Transfer Tax Planning with a Noncitizen Spouse

By April 24, 2015No Comments

Estate and gift taxes are commonly referred to as transfer taxes, as they tax the gratuitous transfer of assets between individuals.  The estate and gift taxes work in tandem to account for the property transfers over the life and estate of an individual through the lifetime gift tax exclusion.  At $5,430,000 in 2015 (adjusted for inflation), the lifetime transfer tax exclusion is the total value of assets that can be gifted during one’s lifetime and/or left in a taxpayer’s estate without the payment of transfer tax.  Gifts greater than the annual exclusion amount of $14,000 in 2015 (adjusted for inflation) must be reported on a gift tax return and reduce one’s lifetime gift tax exclusion.

Typically gifts between spouses qualify for the unlimited marital deduction.  This deduction allows spouses to gift any amount to one another without reporting the gifts, reducing their lifetime exclusion amount, or paying gift taxes.  However, if one spouse is not a citizen of the United States the deduction is subject to an annual limit of $147,000 in 2015 (adjusted for inflation).  Any amounts gifted by a citizen spouse to a noncitizen spouse greater than $147,000 in a year must be reported on a gift tax return and will reduce one’s lifetime exclusion amount.

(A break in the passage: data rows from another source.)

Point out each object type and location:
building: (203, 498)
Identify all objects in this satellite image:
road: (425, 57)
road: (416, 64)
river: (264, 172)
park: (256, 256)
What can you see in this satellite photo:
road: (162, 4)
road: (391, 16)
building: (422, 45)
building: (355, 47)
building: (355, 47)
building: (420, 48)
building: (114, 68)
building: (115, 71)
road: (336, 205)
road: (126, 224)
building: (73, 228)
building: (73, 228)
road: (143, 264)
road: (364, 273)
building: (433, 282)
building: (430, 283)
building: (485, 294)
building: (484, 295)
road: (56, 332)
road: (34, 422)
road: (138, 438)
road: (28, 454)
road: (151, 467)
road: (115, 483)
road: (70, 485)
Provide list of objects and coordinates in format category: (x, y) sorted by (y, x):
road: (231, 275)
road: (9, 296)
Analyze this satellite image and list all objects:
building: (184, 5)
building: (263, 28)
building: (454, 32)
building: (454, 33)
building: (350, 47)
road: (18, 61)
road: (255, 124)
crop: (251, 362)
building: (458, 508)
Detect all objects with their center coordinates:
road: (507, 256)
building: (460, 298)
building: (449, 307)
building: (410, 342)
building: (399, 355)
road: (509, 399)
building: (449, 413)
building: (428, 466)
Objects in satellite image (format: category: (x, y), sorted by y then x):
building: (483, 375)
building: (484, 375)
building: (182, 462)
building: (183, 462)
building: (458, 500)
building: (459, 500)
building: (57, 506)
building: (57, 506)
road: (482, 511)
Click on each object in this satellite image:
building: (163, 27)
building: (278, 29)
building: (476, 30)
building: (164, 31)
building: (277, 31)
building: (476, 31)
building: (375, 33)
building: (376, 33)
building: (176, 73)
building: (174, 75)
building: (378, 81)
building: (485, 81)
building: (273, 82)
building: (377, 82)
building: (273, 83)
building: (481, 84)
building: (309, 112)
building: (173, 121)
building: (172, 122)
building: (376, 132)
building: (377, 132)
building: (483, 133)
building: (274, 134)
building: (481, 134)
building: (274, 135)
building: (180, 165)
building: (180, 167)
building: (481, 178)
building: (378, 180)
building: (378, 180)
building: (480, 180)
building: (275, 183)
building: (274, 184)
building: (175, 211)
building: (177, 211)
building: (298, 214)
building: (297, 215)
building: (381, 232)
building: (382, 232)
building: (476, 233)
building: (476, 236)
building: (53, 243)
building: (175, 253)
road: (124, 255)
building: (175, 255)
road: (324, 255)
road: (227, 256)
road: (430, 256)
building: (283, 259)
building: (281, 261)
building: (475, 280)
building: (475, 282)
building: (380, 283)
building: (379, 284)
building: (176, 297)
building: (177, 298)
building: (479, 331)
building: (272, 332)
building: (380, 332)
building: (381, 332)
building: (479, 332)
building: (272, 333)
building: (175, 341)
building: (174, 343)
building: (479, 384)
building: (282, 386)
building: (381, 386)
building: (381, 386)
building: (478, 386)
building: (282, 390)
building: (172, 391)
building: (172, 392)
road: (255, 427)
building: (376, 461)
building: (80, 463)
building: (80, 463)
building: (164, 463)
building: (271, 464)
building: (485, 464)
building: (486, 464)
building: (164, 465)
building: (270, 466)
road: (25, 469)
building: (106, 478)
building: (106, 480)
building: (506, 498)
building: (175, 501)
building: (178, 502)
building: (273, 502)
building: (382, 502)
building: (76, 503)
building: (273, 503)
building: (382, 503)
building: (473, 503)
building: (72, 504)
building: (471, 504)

A citizen spouse may transfer any remaining amount of lifetime transfer tax exclusion to a noncitizen spouse in the citizen spouse’s estate. Any property exceeding this amount is taxable unless it is paid to a Qualified Domestic Trust (QDoT), in which case the property is treated as though it is part of the unlimited marital deduction.  A QDoT does not eliminate estate tax, but rather defers it.  Any income passed out to the noncitizen spouse is taxed as ordinary income and any principal distributions are subject to estate taxes of 40%.  To qualify for the marital deduction, property must be directly transferred to the trust, the executor must make a timely QDoT election, and at least one trustee must be a US citizen or domestic corporation.  In addition, the trust documents must give the US trustee the power to withhold estate taxes from principal distributions paid to the noncitizen spouse.  Due to the fact that the noncitizen spouse can create a QdoT without any provision in the citizen spouse’s estate plan for such a trust, a QdoT can be a powerful tool in post-mortem estate planning.